In 2018, the majority of reports about Chinese outbound travel have focused on trends among younger tourists, and specifically millennials, with online travel agencies like International and Alibaba’s Fliggy noting an increase in post-’90s and post-’00s travel bookings. However, the reports have overshadowed one important aspect of China: the nation’s citizens are growing older. And as this segment of the Chinese population increases, destinations will be smart to adapt to their travel needs and offer campaigns that appeal to the demographic.

The Chinese Academy of Social Sciences released a health industry report on December 28, 2018, and family travel site Lvmama weighed in on travel consumption forecasts among China’s over-60 population. It noted that by 2020, the number of citizens over the age of 60 would reach about 255 million, and will balloon to 484 million by 2050. While retirees are expected to spend more money on healthcare than younger generations, they will still retain significant spending power that could be used for travel.

According to data from Lvmama, per capita consumption on travel for the Chinese over-60 population exceeds $525 (RMB 3,600), with the average trip being five days (average spending statistics include domestic and international travel). Moreover, those in first-tier cities spend more on travel, with Shanghai residents spending more than $730 (RMB 5,000) per trip.

Lvmama also noted that unlike their younger compatriots, older Chinese travelers are more likely to join tour groups abroad, with about 70 percent of customers over 60 booking such holidays in 2018. Additionally, while older tourists traveled with younger family members, younger family members made 60 percent of bookings.

Older Chinese tourists are more keen on joining tour groups abroad than younger travelers

It is likely that as more Chinese retire and travel, they will continue to join tour groups to make the experience easier. The questions then become: Where will they travel and what will they want to experience? And the answers will vary depending on their previous travel experience. But as these generations will increase spending on healthcare, medical tourism may be an important focus in the coming years.

Currently, older Chinese travelers prefer domestic trips, as they want to see more of their homeland and high-speed railways make it easier and more comfortable.

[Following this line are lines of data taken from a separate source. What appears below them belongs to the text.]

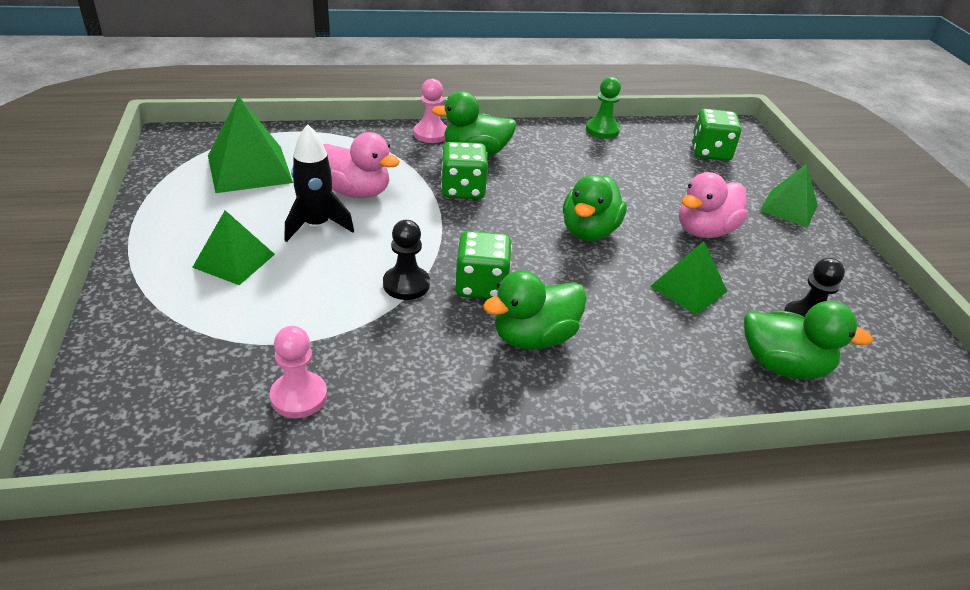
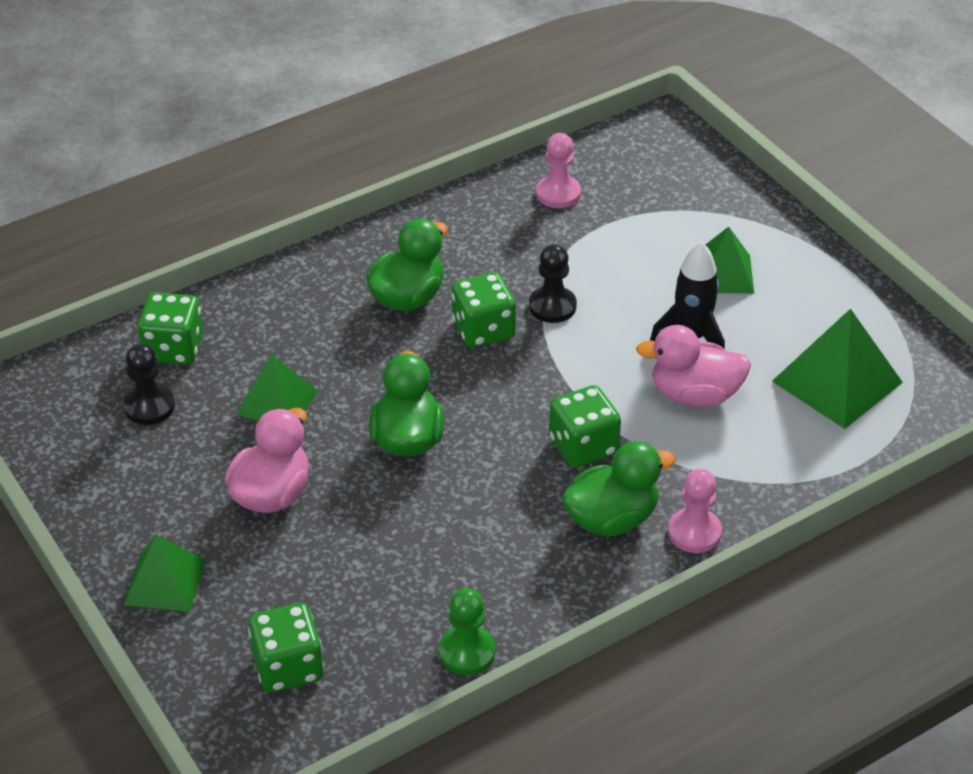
camera: 160 degrees right, 5 degrees up
green duck [744,301,873,380] -> green dice [137,292,204,365]

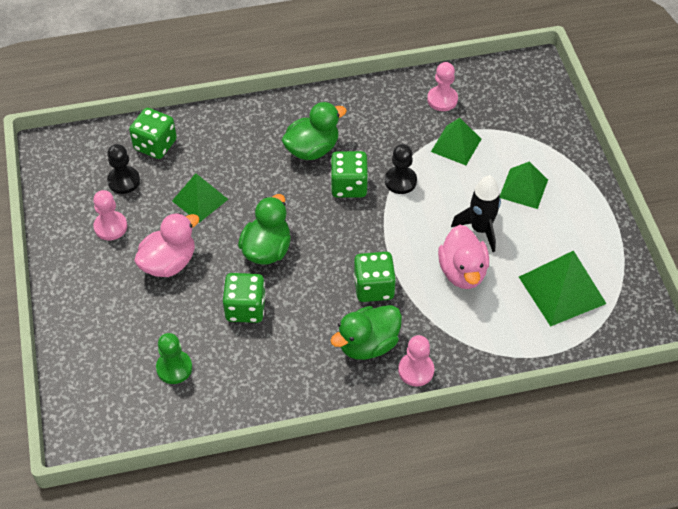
camera: 20 degrees right, 10 degrees up
green pyramid [124,535,205,612] -> green pyramid moved to [431,118,481,165]
green dice [248,603,324,693] -> green dice moved to [223,273,266,323]
green pawn [439,588,495,675] -> green pawn moved to [156,333,192,384]
green duck [562,441,676,536] -> green duck turned 150 degrees clockwise [330,305,402,360]
pink duck [636,325,751,407] -> pink duck turned 120 degrees counterclockwise [438,225,489,289]
none -> pink pawn [93,190,127,240]

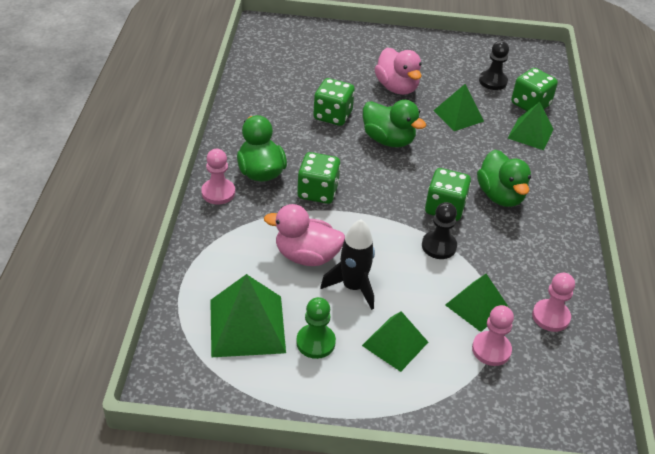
camera: 105 degrees right, 10 degrees down
pink pawn [93,190,127,240] -> pink pawn moved to [472,305,514,366]
green pawn [156,333,192,384] -> green pawn moved to [296,297,336,359]
none -> green pyramid [508,102,554,150]

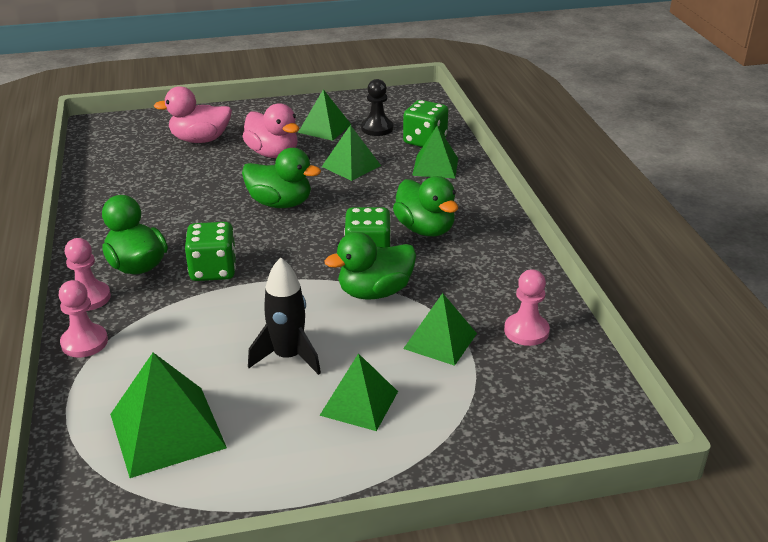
camera: 15 degrees left, 10 degrees down
pink duck [264,204,345,266] -> pink duck moved to [154,86,232,143]
green pawn [296,297,336,359] -> none
green dice [313,78,355,126] -> none
black pawn [422,202,457,259] -> green duck [325,232,416,300]
pink pawn [472,305,514,366] -> pink pawn moved to [59,280,108,357]
none -> green pyramid [298,89,351,141]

But that trend isn’t as likely to last as more Chinese set to retire in the next decade have international travel experience and may have more disposable income. As Lvmama noted, overseas trips increased 60 percent in 2018 among older travelers. Many of those trips were to short-haul destinations, such as Thailand, Japan, and Singapore.

This older travel segment isn’t as likely to use social media like Weibo and Little Red Book, like younger generations, meaning influencers and KOLs (key opinion leaders) won’t have as significant an impact. The logical next step, then, is for destination marketing organizations (DMOs) and travel tech companies to find more appropriate channels through which to attract this growing number of older Chinese travelers — before someone else does.